The problem with Esolen's argument is that it parades out the traditionalist cliches -- tasteless redecorations, bad architecture, pride flags in the sanctuary -- without addressing them as either outliers or aberrations that are largely in the process of being corrected by a current generation of mainstream priests and bishops like, for instance, Bp Barron. Barron, a fully qualified theologian, is attacked by conservatives who have no particular qualifications as somehow a popularizer or a Bp Feelgood. (Indeed, I've had e-mails from restorationists who say the same about Fulton Sheen.)

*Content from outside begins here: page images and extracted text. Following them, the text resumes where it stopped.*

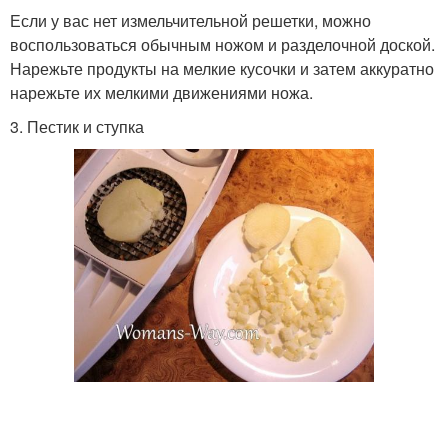
Если у вас нет измельчительной решетки, можно
воспользоваться обычным ножом и разделочной доской.
Нарежьте продукты на мелкие кусочки и затем аккуратно
нарежьте их мелкими движениями ножа.
3. Пестик и ступка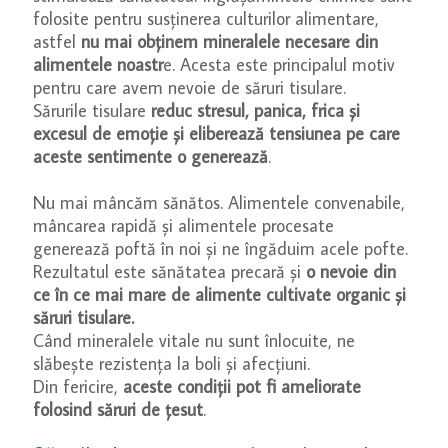
folosite pentru susținerea culturilor alimentare,
astfel
nu mai obținem mineralele necesare din
alimentele noastr
e. Acesta este principalul motiv
pentru care avem nevoie de săruri tisulare.
Sărurile tisulare
reduc stresul, panica, frica și
excesul de emoție și eliberează tensiunea pe care
aceste sentimente o generează
.
Nu mai mâncăm sănătos. Alimentele convenabile,
mâncarea rapidă și alimentele procesate
generează poftă în noi și ne îngăduim acele pofte.
Rezultatul este sănătatea precară și
o nevoie din
ce în ce mai mare de alimente cultivate organic și
săruri tisulare.
Când mineralele vitale nu sunt înlocuite, ne
slăbește rezistența la boli și afecțiuni.
Din fericire,
aceste condiții pot fi ameliorate
folosind săruri de țesut
.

Nobody attacks the Council documents themselves. Beyond that, the implication in their resistance to Pope Francis is that he's in some way illegitimate; indeed, the most extreme version of this position is that Pius XII was the last legitimate pope.

The problem with all this is that if Francis isn't a legitimate pope, or the Second Council was illegitimate, these are extraordinary claims that require extraordinary proof. If these proofs can be made, an Ivy Leaguer like Prof Esolen ought to be able to make them. But he falls back on the same old chestnuts, the whitewashed walls or carpeted floors in specific parishes, the sister who bore a child out of wedlock, the divorces, the pedophiles. But how do any of these directly illegitimize, say, Sacrosanctum Concilium? Lumen Gentium? Gaudium et Spes? Does an illegitimate Council also delegitimize the 1992 Catechism?

I'd be curious to know if Prof Esolen has even read them, or if he's read the commentary on them by Bp Barron in his recent edition. Or do the documents somehow not matter, since although Prof Esolen identifies himself as someone who rejects the Second Council, he has nothing to say about them in this version of hier stehe ich? Wouldn't a serious, well-footnoted refutation of the Council documents and, just for starters, Bp Barron's interpretation of them in his edition, be a miniumum starting point?

Extraordinary claims require extraordinary proof.